**Task**
Begin your transcription at the line containing "right shoulder: (293, 273)" and continue it, word for word, to the final line below. Include only those lines and skip the pictures.

Per-instance keypoint data:
──────

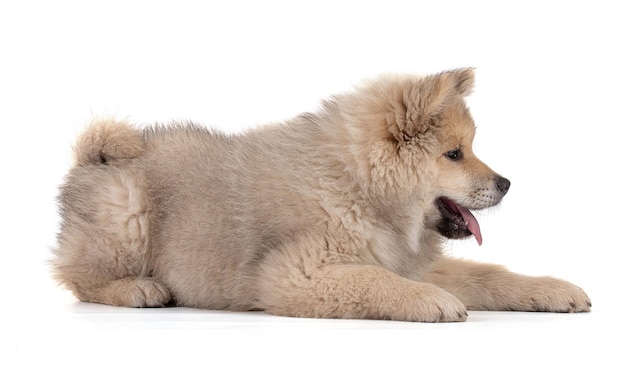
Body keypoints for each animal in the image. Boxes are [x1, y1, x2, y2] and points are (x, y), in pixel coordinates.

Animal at [51, 68, 588, 322]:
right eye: (455, 154)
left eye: (468, 148)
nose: (506, 184)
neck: (360, 188)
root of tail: (93, 159)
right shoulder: (293, 273)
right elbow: (372, 280)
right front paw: (427, 300)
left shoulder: (410, 259)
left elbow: (492, 274)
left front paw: (552, 289)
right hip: (129, 215)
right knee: (78, 277)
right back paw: (139, 289)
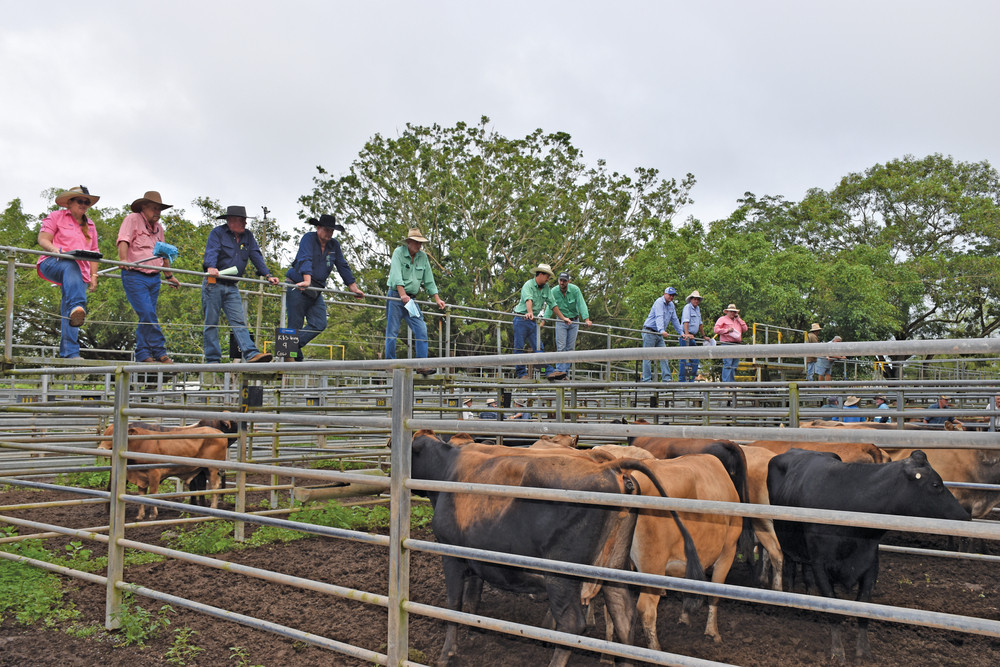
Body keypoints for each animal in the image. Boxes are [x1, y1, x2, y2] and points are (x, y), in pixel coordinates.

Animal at [99, 422, 229, 520]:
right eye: (104, 434)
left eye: (113, 436)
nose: (101, 448)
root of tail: (218, 432)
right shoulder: (141, 477)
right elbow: (141, 495)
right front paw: (140, 515)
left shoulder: (154, 474)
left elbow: (152, 493)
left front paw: (153, 514)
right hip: (205, 469)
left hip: (212, 468)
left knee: (214, 485)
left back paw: (213, 507)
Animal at [410, 430, 708, 664]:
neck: (448, 467)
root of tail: (609, 467)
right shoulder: (475, 556)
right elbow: (471, 600)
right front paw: (474, 630)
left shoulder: (451, 552)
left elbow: (453, 604)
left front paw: (447, 653)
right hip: (613, 567)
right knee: (624, 617)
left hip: (561, 575)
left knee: (572, 623)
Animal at [764, 448, 968, 664]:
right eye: (936, 484)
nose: (965, 516)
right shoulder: (821, 565)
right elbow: (833, 606)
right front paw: (838, 652)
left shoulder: (870, 564)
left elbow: (863, 606)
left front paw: (863, 649)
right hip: (786, 541)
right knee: (791, 569)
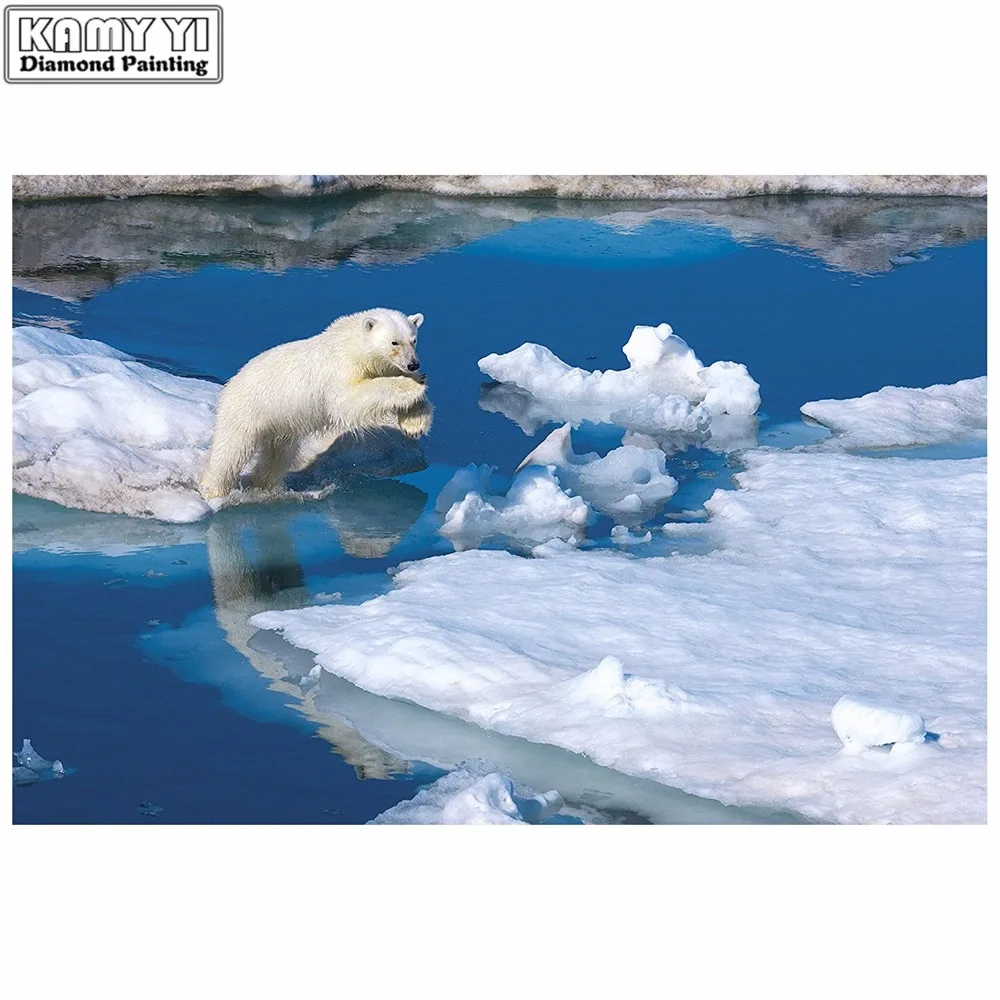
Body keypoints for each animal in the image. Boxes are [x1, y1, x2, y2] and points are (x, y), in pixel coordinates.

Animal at [198, 308, 433, 500]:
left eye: (413, 340)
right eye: (394, 342)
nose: (413, 364)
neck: (351, 344)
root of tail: (230, 383)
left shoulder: (383, 366)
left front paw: (414, 425)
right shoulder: (340, 368)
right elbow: (349, 400)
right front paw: (414, 383)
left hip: (280, 423)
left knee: (278, 454)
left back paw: (266, 485)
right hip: (246, 409)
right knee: (230, 450)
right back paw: (213, 490)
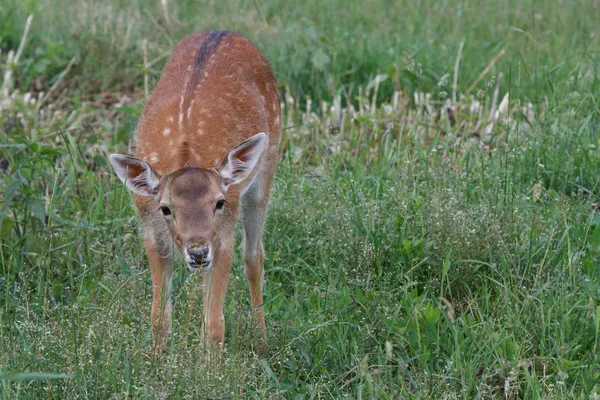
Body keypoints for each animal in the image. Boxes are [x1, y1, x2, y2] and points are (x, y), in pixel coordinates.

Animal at [108, 30, 282, 350]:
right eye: (165, 208)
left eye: (219, 202)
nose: (198, 252)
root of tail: (224, 31)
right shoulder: (152, 231)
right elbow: (158, 320)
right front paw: (156, 358)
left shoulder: (223, 234)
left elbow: (214, 327)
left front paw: (210, 364)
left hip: (267, 168)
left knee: (254, 255)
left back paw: (262, 342)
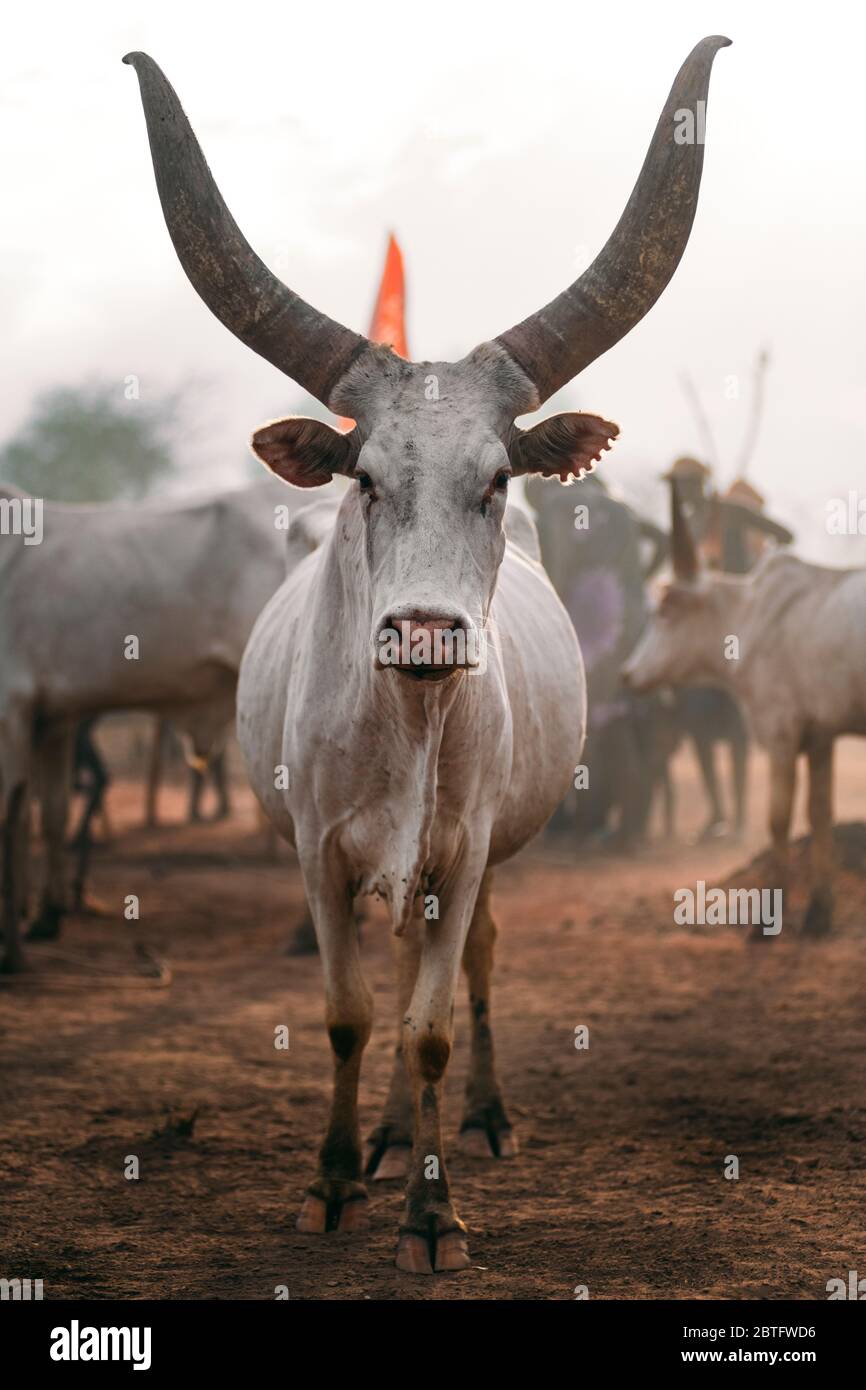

──────

**Solution to the exercise**
right shoulder: (293, 273)
right elbow: (372, 280)
right front paw: (427, 300)
left shoulder: (410, 259)
left elbow: (492, 274)
left front paw: (552, 289)
right hip: (129, 215)
right knee: (78, 277)
right back paw: (139, 289)
Body keypoints for each animal in the image. Boxes are [x1, y1, x2, y2] and points are (x, y), in pixel coordinates.

Animal at [99, 422, 229, 520]:
right eye: (104, 434)
left eye: (113, 436)
nose: (101, 448)
root of tail: (218, 432)
right shoulder: (141, 477)
right elbow: (141, 495)
right front paw: (140, 515)
left shoulder: (154, 474)
left elbow: (152, 493)
left front paw: (153, 514)
right hip: (205, 469)
left hip: (212, 468)
left knee: (214, 485)
left back paw: (213, 507)
Animal at [410, 430, 708, 664]:
neck: (448, 467)
root of tail: (609, 467)
right shoulder: (475, 556)
right elbow: (471, 600)
right front paw: (474, 630)
left shoulder: (451, 552)
left elbow: (453, 604)
left front paw: (447, 653)
right hip: (613, 567)
right knee: (624, 617)
left hip: (561, 575)
left knee: (572, 623)
Animal at [764, 448, 968, 664]:
right eye: (936, 484)
nose: (965, 516)
right shoulder: (821, 565)
right elbow: (833, 606)
right front paw: (838, 652)
left shoulder: (870, 564)
left elbow: (863, 606)
left front paw: (863, 649)
right hip: (786, 541)
right knee: (791, 569)
Body keypoints for each animal in the image. Boxes are [x1, y1, x2, y2] and points are (x, y), in pixel coordinates.

Animal at [198, 308, 433, 500]:
left eye: (413, 340)
right eye: (394, 342)
nose: (413, 364)
neck: (351, 344)
root of tail: (230, 383)
left shoulder: (383, 366)
left front paw: (414, 425)
right shoulder: (340, 368)
right elbow: (349, 400)
right front paw: (414, 383)
left hip: (280, 423)
left knee: (278, 454)
left back paw: (266, 485)
right hip: (246, 409)
right knee: (230, 450)
right back paw: (213, 490)
Body keypoints for each animal in the image. Boxes are [x1, y1, x2, y2] and points are (x, y), in pixel coordinates.

Animal at [108, 30, 282, 350]:
right eye: (165, 208)
left eye: (219, 202)
nose: (198, 252)
root of tail: (224, 31)
right shoulder: (152, 231)
right elbow: (158, 320)
right front paw: (156, 358)
left shoulder: (223, 234)
left elbow: (214, 327)
left front paw: (210, 364)
left hip: (267, 168)
left knee: (254, 255)
left back paw: (262, 342)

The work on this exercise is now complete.